— PROBLEM TO WORK ON —
Below are the records to transcribe exactly; do not include any images.

★ ★ ★ ★

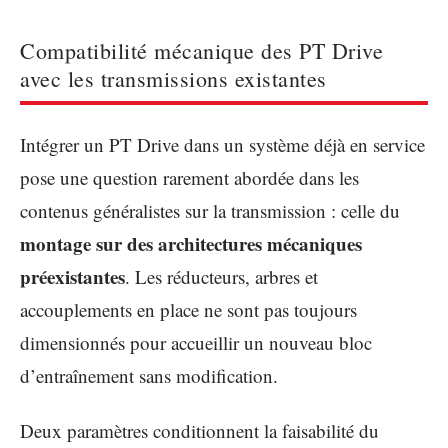
Compatibilité mécanique des PT Drive
avec les transmissions existantes
Intégrer un PT Drive dans un système déjà en service
pose une question rarement abordée dans les
contenus généralistes sur la transmission : celle du
montage sur des architectures mécaniques
préexistantes
. Les réducteurs, arbres et
accouplements en place ne sont pas toujours
dimensionnés pour accueillir un nouveau bloc
d’entraînement sans modification.
Deux paramètres conditionnent la faisabilité du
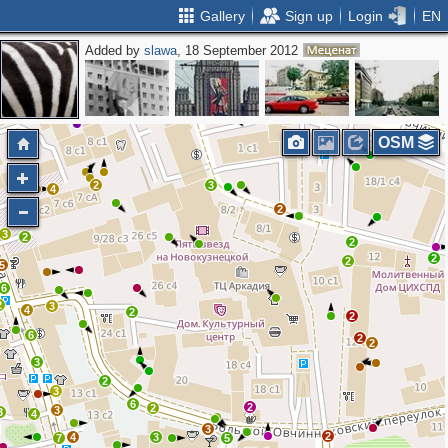
Gallery
Sign up
Login
EN
Added by
slawa
, 18 September 2012
2
5
3
2
2
3
4
4
OSM
2
3
4
2
3
2
2
2
2
5
6
2
3
4
2
2
6
2
2
3
2
3
6
2
2
3
3
4
3
2
4
3
7
5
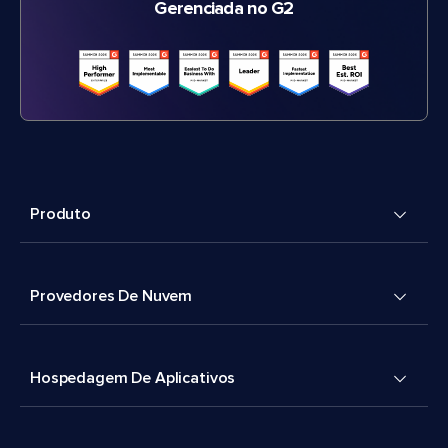
Gerenciada no G2
Produto
Provedores De Nuvem
Hospedagem De Aplicativos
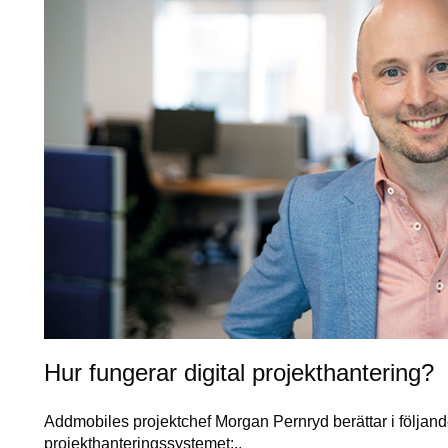
Hur fungerar digital projekthantering?
Addmobiles projektchef Morgan Pernryd berättar i följand
projekthanteringssystemet:..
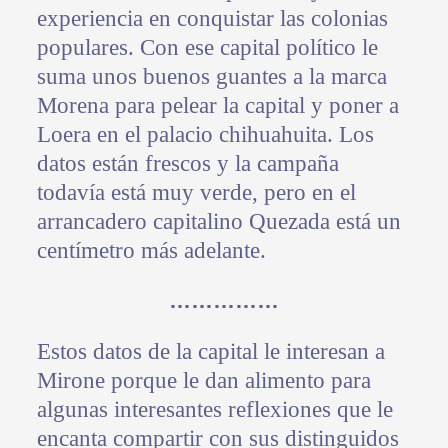
experiencia en conquistar las colonias
populares. Con ese capital político le
suma unos buenos guantes a la marca
Morena para pelear la capital y poner a
Loera en el palacio chihuahuita. Los
datos están frescos y la campaña
todavía está muy verde, pero en el
arrancadero capitalino Quezada está un
centímetro más adelante.
……………
Estos datos de la capital le interesan a
Mirone porque le dan alimento para
algunas interesantes reflexiones que le
encanta compartir con sus distinguidos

★ ★ ★ ★

— ANSWER SPACE —
Compatibilité mécanique des PT Drive
avec les transmissions existantes
Intégrer un PT Drive dans un système déjà en service
pose une question rarement abordée dans les
contenus généralistes sur la transmission : celle du
montage sur des architectures mécaniques
préexistantes
. Les réducteurs, arbres et
accouplements en place ne sont pas toujours
dimensionnés pour accueillir un nouveau bloc
d’entraînement sans modification.
Deux paramètres conditionnent la faisabilité du
Gallery
Sign up
Login
EN
Added by
slawa
, 18 September 2012
2
5
3
2
2
3
4
4
OSM
2
3
4
2
3
2
2
2
2
5
6
2
3
4
2
2
6
2
2
3
2
3
6
2
2
3
3
4
3
2
4
3
7
5
Gerenciada no G2
Produto
Provedores De Nuvem
Hospedagem De Aplicativos
Hur fungerar digital projekthantering?
Addmobiles projektchef Morgan Pernryd berättar i följand
projekthanteringssystemet:..
experiencia en conquistar las colonias
populares. Con ese capital político le
suma unos buenos guantes a la marca
Morena para pelear la capital y poner a
Loera en el palacio chihuahuita. Los
datos están frescos y la campaña
todavía está muy verde, pero en el
arrancadero capitalino Quezada está un
centímetro más adelante.
……………
Estos datos de la capital le interesan a
Mirone porque le dan alimento para
algunas interesantes reflexiones que le
encanta compartir con sus distinguidos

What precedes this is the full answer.